Что же надлежало бы сделать полиции, если бы и действительно она могла предвидеть что-нибудь подобное? Взять с большею бдительностью те же предосторожности, какие наблюдаются при всяком обыкновенном погребении, а не признаваться перед целым обществом, что правительство боится заговора, не оскорблять своими нелепыми обвинениями людей, не заслуживающих и подозрения, одним словом, не производить самой того волнения, которое она предупредить хотела неуместными своими мерами.

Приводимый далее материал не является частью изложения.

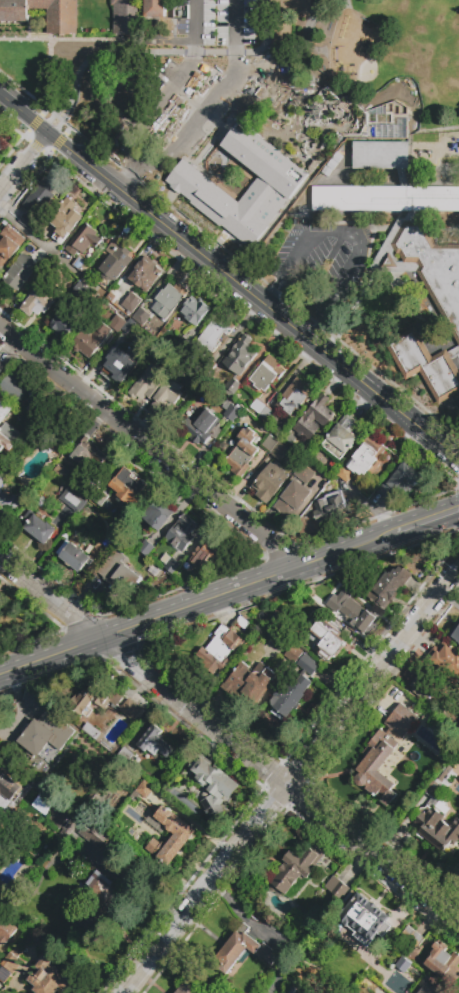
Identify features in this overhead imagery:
building: (154, 8)
building: (61, 16)
building: (125, 16)
building: (287, 20)
road: (71, 40)
road: (159, 48)
road: (119, 55)
road: (293, 56)
park: (379, 61)
road: (50, 82)
parking lot: (186, 87)
road: (177, 96)
road: (345, 105)
building: (0, 141)
building: (1, 147)
building: (425, 159)
road: (90, 161)
road: (25, 162)
road: (125, 176)
road: (144, 177)
building: (269, 191)
building: (42, 196)
building: (64, 218)
building: (29, 223)
building: (404, 224)
road: (350, 234)
building: (83, 239)
building: (10, 243)
building: (116, 260)
building: (82, 265)
road: (222, 269)
building: (22, 271)
building: (144, 275)
building: (181, 289)
building: (81, 290)
building: (170, 298)
building: (38, 303)
building: (132, 303)
building: (194, 310)
building: (161, 311)
building: (141, 317)
road: (289, 323)
building: (118, 324)
building: (62, 325)
building: (143, 335)
building: (92, 340)
building: (208, 340)
building: (240, 356)
building: (164, 362)
building: (117, 363)
building: (425, 364)
building: (1, 367)
building: (211, 369)
building: (266, 375)
building: (233, 385)
road: (368, 386)
building: (15, 388)
building: (156, 391)
building: (33, 397)
building: (294, 397)
building: (262, 410)
building: (313, 418)
building: (210, 424)
building: (8, 430)
building: (62, 437)
building: (341, 437)
building: (290, 438)
building: (270, 443)
road: (440, 445)
building: (224, 446)
building: (245, 449)
road: (150, 450)
building: (279, 451)
building: (88, 454)
building: (364, 459)
building: (304, 473)
building: (401, 480)
building: (271, 481)
building: (129, 485)
building: (100, 498)
building: (72, 499)
building: (292, 499)
building: (7, 500)
building: (330, 507)
building: (155, 517)
road: (428, 519)
building: (38, 527)
building: (182, 533)
building: (116, 535)
building: (147, 551)
building: (206, 552)
building: (76, 558)
building: (173, 567)
building: (154, 572)
building: (119, 576)
building: (389, 587)
road: (51, 598)
road: (204, 603)
building: (352, 612)
building: (243, 622)
building: (455, 634)
building: (329, 639)
building: (220, 650)
building: (293, 654)
building: (447, 658)
building: (309, 666)
road: (5, 675)
road: (5, 679)
building: (250, 683)
building: (426, 690)
building: (290, 697)
building: (93, 700)
building: (132, 711)
building: (402, 721)
building: (458, 728)
building: (91, 731)
building: (53, 742)
building: (155, 742)
building: (124, 758)
building: (377, 769)
building: (438, 769)
road: (290, 780)
road: (280, 781)
building: (440, 783)
building: (213, 785)
building: (8, 787)
building: (144, 789)
building: (80, 814)
building: (58, 816)
building: (438, 828)
building: (183, 835)
building: (95, 837)
building: (4, 842)
building: (297, 868)
building: (373, 884)
building: (337, 887)
building: (99, 903)
building: (366, 915)
building: (6, 931)
building: (412, 937)
building: (239, 951)
building: (371, 951)
building: (444, 963)
building: (10, 965)
building: (404, 968)
building: (48, 976)
building: (186, 989)
building: (426, 989)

Вместо того назначенную для отпевания церковь переменили, тело перенесли в неё ночью, с какой-то тайною, всех поразившею, без факелов, почти без проводников; и в минуту выноса, на который собралось не более десяти ближайших друзей Пушкина, жандармы наполнили ту горницу, где молились о умершем. Нас оцепили, и мы, так сказать, под стражею проводили тело до церкви. Какое намерение могли в нас предполагать? Чего могли от нас бояться? Этого я изъяснить не берусь.

И Жуковский, и Бенкендорф понимали: всё сказанное прямо относится к императору, ибо он ещё сильнее оторван от реальности и получает представление о людях из доносов, составленных на основе доносов.

А доносчики знали, что начальству не угодишь честными и добрыми отзывами о людях. Если донесёшь, что Пушкин - патриот, что он антиправительственных мыслей не имеет, - скажут: «Ты что - дурак? Пшёл вон!» И платить за честные и добрые доносы никто не будет. Только за подлые.

За 30 лет царствования Николай I не услышал и не прочёл ни одного слова критики. Поражение в Крымской войне стало для Николая страшной неожиданностью, и он умер.